A ballistic missile target was air-launched by a U.S. Air Force C-17 over the Pacific Ocean north of Hawaii. A THAAD weapon system located at PSCA in Kodiak, Alaska, detected, tracked, and intercepted the target. Preliminary indications are that planned flight test objectives were achieved and the threat-representative, intermediate-range ballistic missile (IRBM) target was successfully intercepted by the THAAD weapon system.

According to the Agency, personnel involved in the test were not notified of the target’s launch time to partially simulate combat conditions. Soldiers from the U.S. Army’s 11th Air Defense Artillery Brigade reportedly “conducted launcher, fire control, and radar operations using the same procedures they would use in an actual combat scenario,” according to the Agency.

This latest test of the THAAD system follows a failed test of the SM-3 Block IIA interceptor against a medium-range ballistic missile (MRBM) target in June and a successful test of the Ground-Based Midcourse Defense (GMD) system against an intercontinental ballistic missile (ICBM) in May.
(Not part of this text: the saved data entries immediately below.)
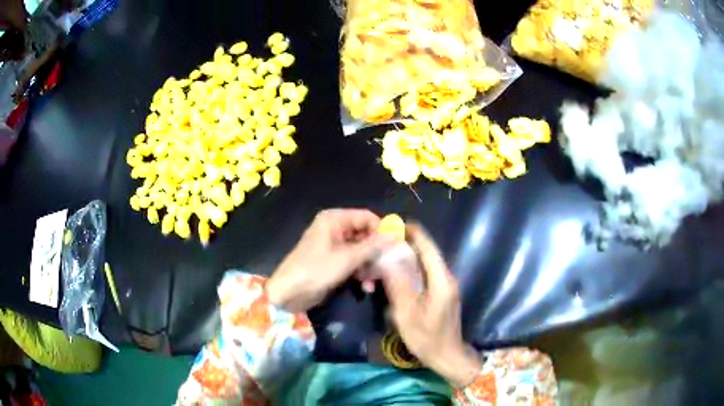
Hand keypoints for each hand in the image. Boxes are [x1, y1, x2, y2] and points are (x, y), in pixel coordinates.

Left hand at [265, 209, 390, 312]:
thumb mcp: (348, 258)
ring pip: (360, 250)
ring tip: (375, 281)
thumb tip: (396, 235)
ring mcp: (333, 245)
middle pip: (364, 234)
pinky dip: (360, 271)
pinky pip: (352, 261)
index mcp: (334, 219)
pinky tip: (366, 286)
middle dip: (376, 251)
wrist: (290, 292)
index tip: (396, 245)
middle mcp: (334, 228)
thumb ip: (373, 246)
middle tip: (388, 266)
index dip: (382, 230)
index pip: (366, 217)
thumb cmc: (317, 270)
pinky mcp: (332, 261)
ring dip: (369, 265)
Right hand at [381, 224, 480, 387]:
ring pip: (426, 262)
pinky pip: (426, 273)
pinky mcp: (442, 292)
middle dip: (406, 244)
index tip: (392, 226)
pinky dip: (412, 269)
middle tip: (382, 244)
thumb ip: (398, 286)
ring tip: (386, 256)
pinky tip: (397, 274)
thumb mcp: (407, 315)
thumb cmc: (427, 338)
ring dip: (408, 257)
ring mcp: (445, 285)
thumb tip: (388, 260)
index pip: (428, 246)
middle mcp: (446, 277)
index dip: (412, 232)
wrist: (447, 355)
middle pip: (427, 252)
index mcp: (441, 279)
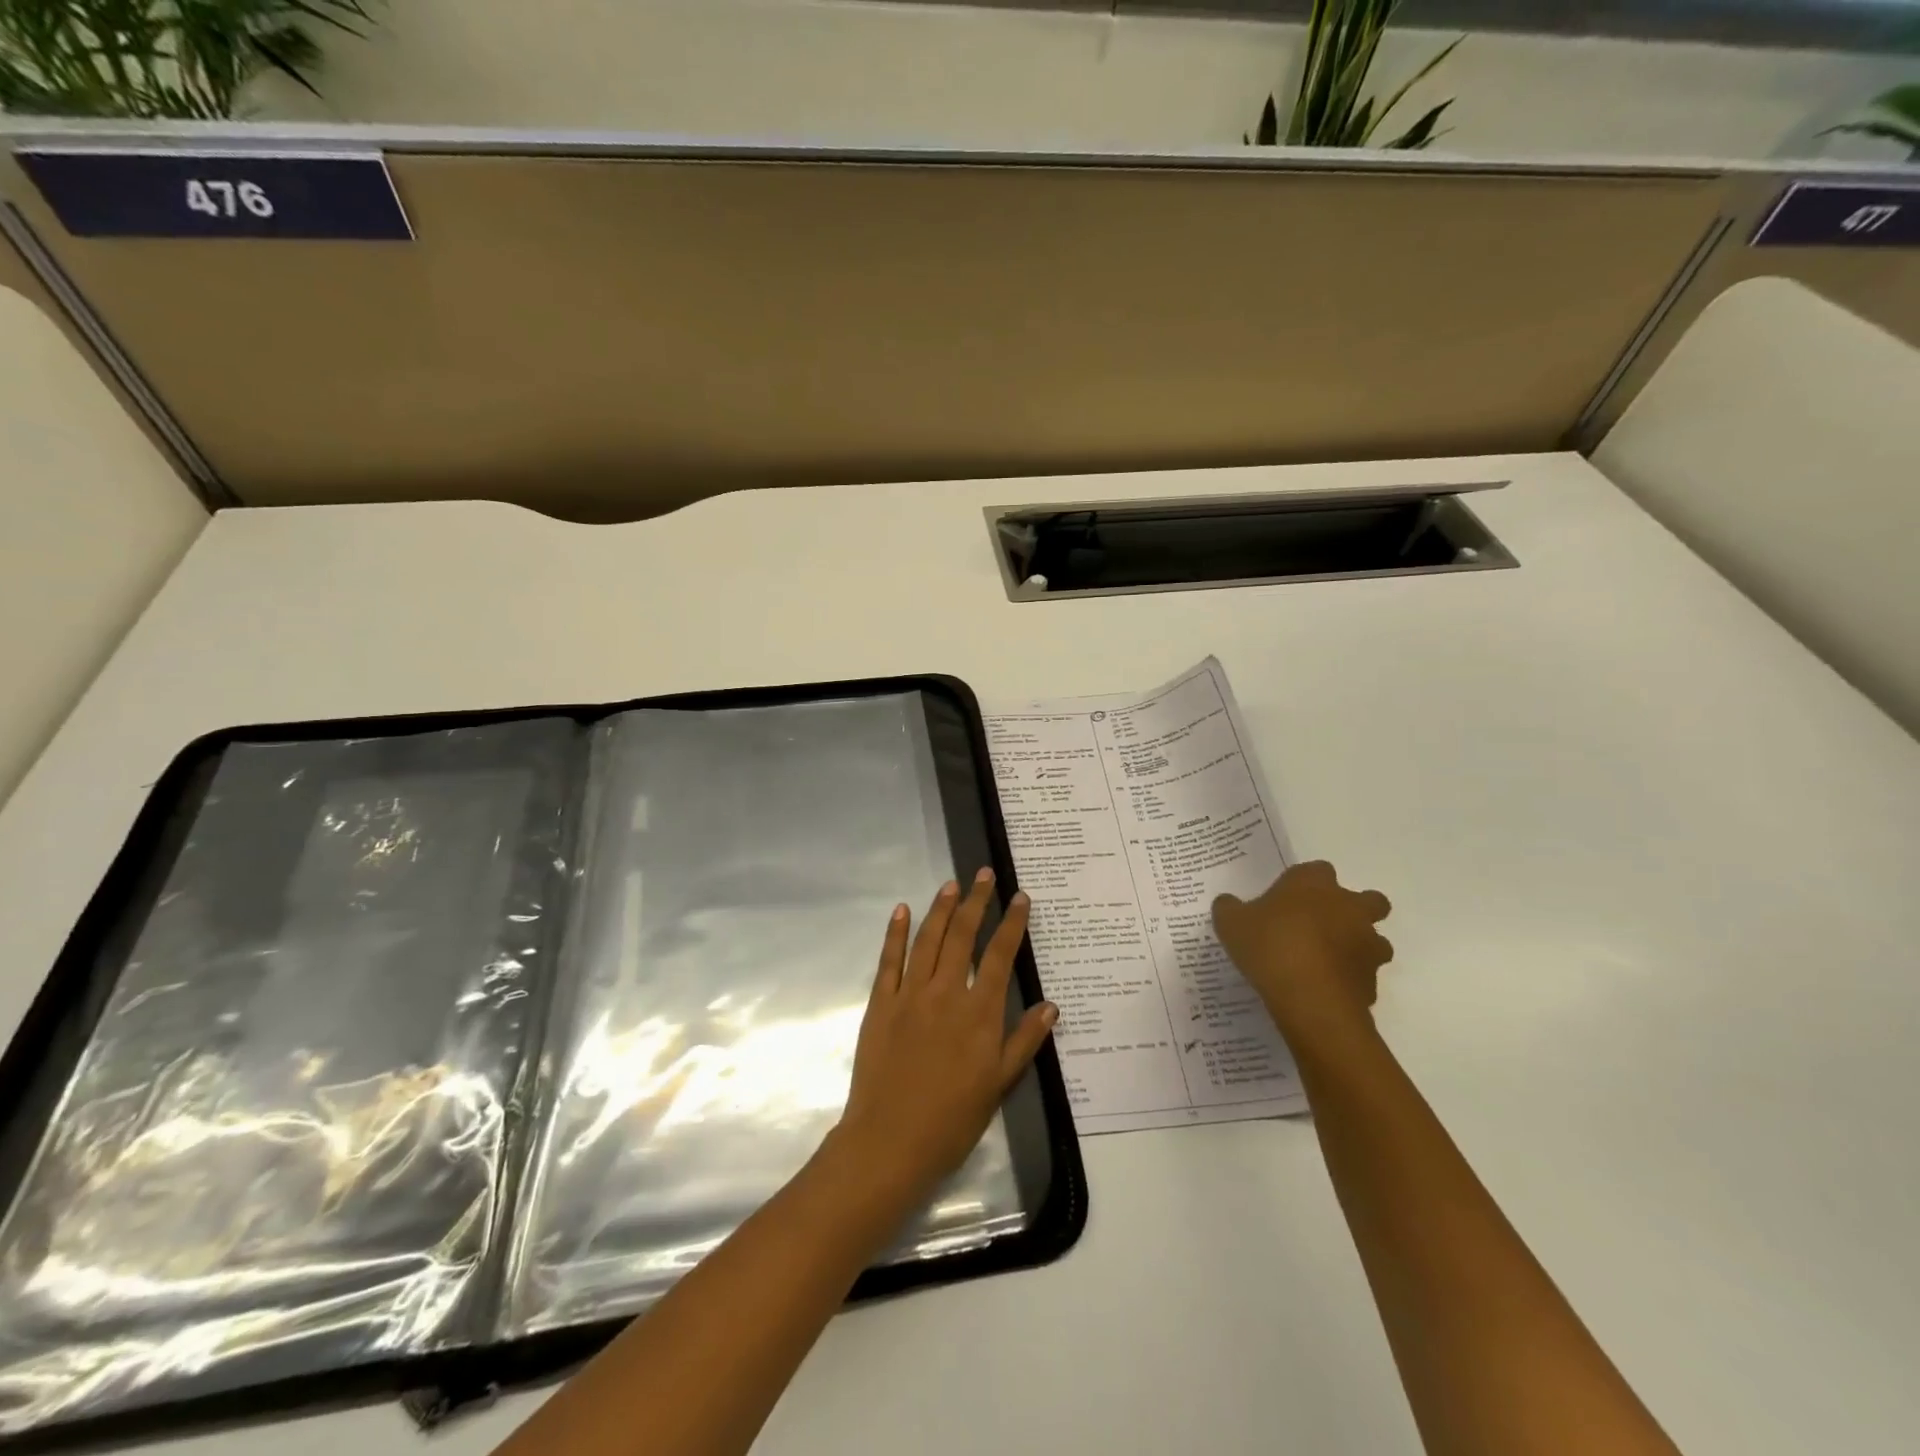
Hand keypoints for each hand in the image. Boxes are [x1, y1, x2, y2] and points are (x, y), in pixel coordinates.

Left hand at [831, 870, 1057, 1208]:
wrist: (891, 1141)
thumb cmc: (952, 1118)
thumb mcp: (999, 1083)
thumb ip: (1024, 1040)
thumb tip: (1051, 1005)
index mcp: (979, 1012)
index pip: (1000, 955)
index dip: (1011, 923)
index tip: (1020, 897)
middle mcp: (946, 993)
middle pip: (963, 936)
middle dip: (976, 901)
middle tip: (984, 874)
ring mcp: (910, 994)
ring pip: (928, 940)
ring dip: (941, 908)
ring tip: (952, 884)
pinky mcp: (880, 1003)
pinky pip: (888, 960)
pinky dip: (896, 932)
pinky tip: (903, 910)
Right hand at [1213, 861, 1393, 1049]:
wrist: (1309, 999)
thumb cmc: (1269, 946)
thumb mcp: (1231, 923)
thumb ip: (1229, 908)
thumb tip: (1228, 903)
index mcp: (1314, 884)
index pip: (1317, 870)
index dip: (1305, 884)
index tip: (1287, 900)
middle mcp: (1348, 907)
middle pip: (1369, 899)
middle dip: (1354, 910)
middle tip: (1324, 926)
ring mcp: (1367, 944)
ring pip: (1375, 939)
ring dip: (1358, 947)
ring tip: (1326, 962)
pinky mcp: (1373, 980)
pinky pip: (1364, 975)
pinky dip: (1350, 980)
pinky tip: (1324, 990)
Though these tests have roughly coincided with a period of heavy North Korean ballistic missile testing, including last week’s North Korean launch of an ICBM for the first time, the Agency had been scheduled to carry out these tests in the 2017 fiscal year for some time.

The United States deployed two THAAD launchers in South Korea in early May and four more are pending deployment following an environmental assessment by the current South Korean government.

The current THAAD site in South Korea, in Seongju county, 300 kilometers southeast of Seoul, would allow the system to defend the southern part of the Korean peninsula. Lt. Gen. Thomas S. Vandal, commander of the United States Eighth Army in South Korea, said that the system would provide coverage to more than 10 million South Koreans.

THAAD missiles use hit-to-kill interceptors to destroy incoming projectiles at a high altitude in the terminal stages of their flight. This means that the physical positioning of THAAD batteries and the orientation of the system’s accompanying AN/TPY-2 X-band radar constrains the coverage range. In the South Korean case, North Korea may be able to defeat THAAD by firing submarine-launched ballistic missiles from an unfavorable angle.

THAAD continues to have no ability to intercept ICBMs. Its proven IRBM intercept also does not mean that the South Korea-based THAAD interceptor could destroy North Korean IRBMs in midcourse flight over the Pacific.